By the early 5th century, the Roman Empire could no longer defend itself against either internal rebellion or the external threat posed by Germanic tribes expanding in Western Europe. This situation and its consequences governed the eventual permanence of Britain's detachment from the rest of the Empire.

In the late 4th century, the empire was controlled by members of a dynasty that included the Emperor Theodosius I. This family retained political power within itself and formed alliances by intermarriage with other dynasties, at the same time engaging in internecine power struggles and fighting off outside contenders (called "usurpers") attempting to replace the ruling dynasty with one of their own. These internal machinations drained the Empire of both military and civilian resources. Many thousands of soldiers were lost in battling attempted coups by figures such as Firmus, Magnus Maximus and Eugenius.

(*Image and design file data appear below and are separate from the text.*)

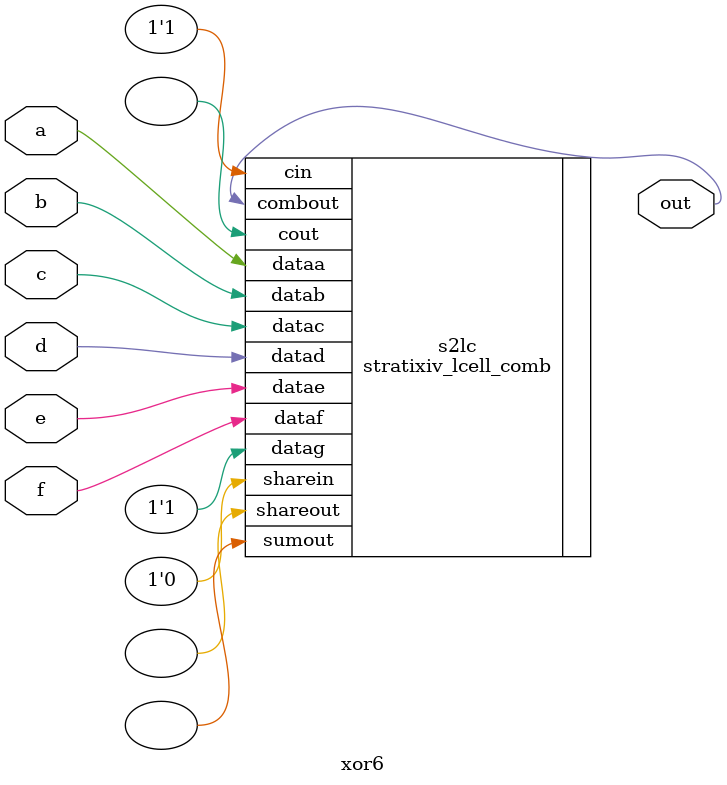
<source format=v>

`timescale 1 ps / 1 ps

module xor6 (out,a,b,c,d,e,f);
input a,b,c,d,e,f;
output out;
wire out;

// Equivalent function : out = a ^ b ^ c ^ d ^ e ^ f;
//assign out = a ^ b ^ c ^ d ^ e ^ f;


stratixiv_lcell_comb s2lc (
  .dataa (a),.datab (b),.datac (c),.datad (d),.datae (e),.dataf (f),.datag(1'b1),
  .cin(1'b1),.sharein(1'b0),.sumout(),.cout(),.shareout(),
  .combout(out));

defparam s2lc .lut_mask = 64'h6996966996696996;
defparam s2lc .shared_arith = "off";
defparam s2lc .extended_lut = "off";

endmodule

</source>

The Empire's historical relationship with Germanic tribes was sometimes hostile, at other times cooperative, but ultimately fatal, as it was unable to prevent those tribes from assuming a dominant role in the relationship. By the early 5th century, as a result of severe losses and depleted tax income, the Western Roman Empire's military forces were dominated by Germanic troops, and Romanised Germans played a significant role in the empire's internal politics. Various Germanic and other tribes beyond the frontiers were able to take advantage of the Empire's weakened state, both to expand into Roman territory and, in some cases, to move their entire populations into lands once considered exclusively Roman, culminating in various successful migrations from 406 onwards. The crossing of the Rhine caused intense fear in Britannia, prone as it was to being cut off from the Empire by raids on the primary communications route from Italy, to Trier to the Channel Coast. In the event, this was much more than just another raid.